Затворница рассказывала о картах Таро - запретных и языческих. Самой колоды у нас не было, но она все их мне описала, а я углем изобразил их на каменных плитах коридора.
- Номер дурака - ноль, - говорила она, - но это потому, что он представляет бесконечную возможность всего. Он может стать чем угодно. Смотри - все свои пожитки он несет в котомке за спиной. Он ко всему готов - может пойти куда угодно, стать тем, кем ему нужно. Не полагайся, Карман, на дурака - просто потому, что он ноль.

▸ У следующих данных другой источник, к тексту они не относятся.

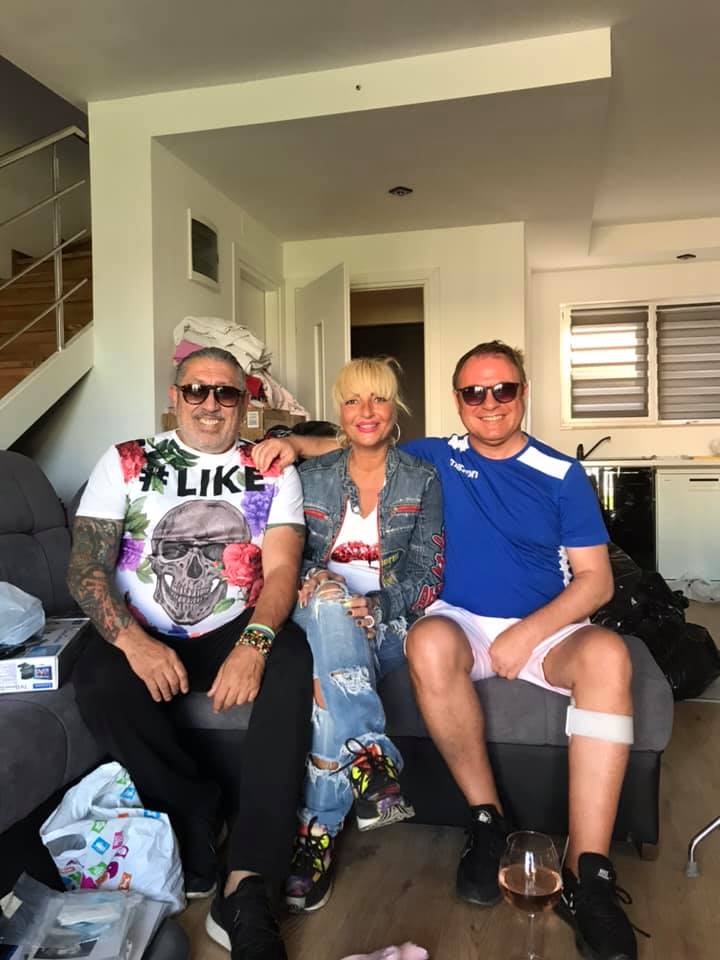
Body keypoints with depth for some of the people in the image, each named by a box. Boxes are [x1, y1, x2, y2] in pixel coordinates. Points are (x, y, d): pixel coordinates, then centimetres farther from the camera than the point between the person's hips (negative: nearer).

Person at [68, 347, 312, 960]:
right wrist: (135, 642, -22)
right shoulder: (124, 464, 6)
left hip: (237, 632, 0)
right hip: (143, 636, 1)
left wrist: (254, 642, -27)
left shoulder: (273, 471, 6)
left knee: (291, 661, -32)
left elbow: (281, 570, -5)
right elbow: (86, 569, -3)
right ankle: (197, 815, -6)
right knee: (97, 684, -31)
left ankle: (246, 891, -31)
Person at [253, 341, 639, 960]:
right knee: (429, 641, -35)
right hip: (462, 623, 0)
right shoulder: (437, 458, 8)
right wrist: (296, 445, -3)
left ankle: (586, 872, -31)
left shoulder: (562, 474, 3)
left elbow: (596, 578, 0)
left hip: (547, 629, 0)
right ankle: (487, 818, -17)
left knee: (608, 653, -32)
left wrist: (528, 632, -14)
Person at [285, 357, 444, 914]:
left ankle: (319, 830, -30)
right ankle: (371, 755, -41)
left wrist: (375, 605, -21)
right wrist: (312, 580, -17)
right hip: (320, 619, 1)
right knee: (329, 600, -37)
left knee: (327, 674, -35)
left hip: (388, 624, -1)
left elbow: (427, 576, -1)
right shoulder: (312, 478, 12)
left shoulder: (422, 480, 7)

Ведала ли она, куда я направляюсь, еще тогда - или же слова ее обрели для меня смысл только сейчас, когда я, ноль без палочки, дурак, ничто и ничтожество намереваюсь сдвинуть страны с мест? Война? В чем ее прелесть?
Напившись как-то вечером и посуровев нравом, Лир размышлял о войне, и тут я предложил ему хорошенько развеяться с девками, дабы отринуть хмурость.
- О, Карман, я слишком стар, и радость ебли вянет в моих членах. Лишь доброе смертоубийство еще хоть как-то распаляет похоть у меня в крови. Да и одного не хватит - прикончить сотню, тысячу, десять тысяч по одному моему слову… Чтоб реки крови залили поля - вот что воспламеняет копье мужа.
- Ой, - молвил я. - А я собирался привести вам Язву Мэри из портомойни. Только десять тысяч трупов и реки крови ей могут быть не по таланту, вашчество.
- Нет, благодарю тебя, добрый Карман, лучше посижу я тут, медленно и грустно соскальзывая в небытие.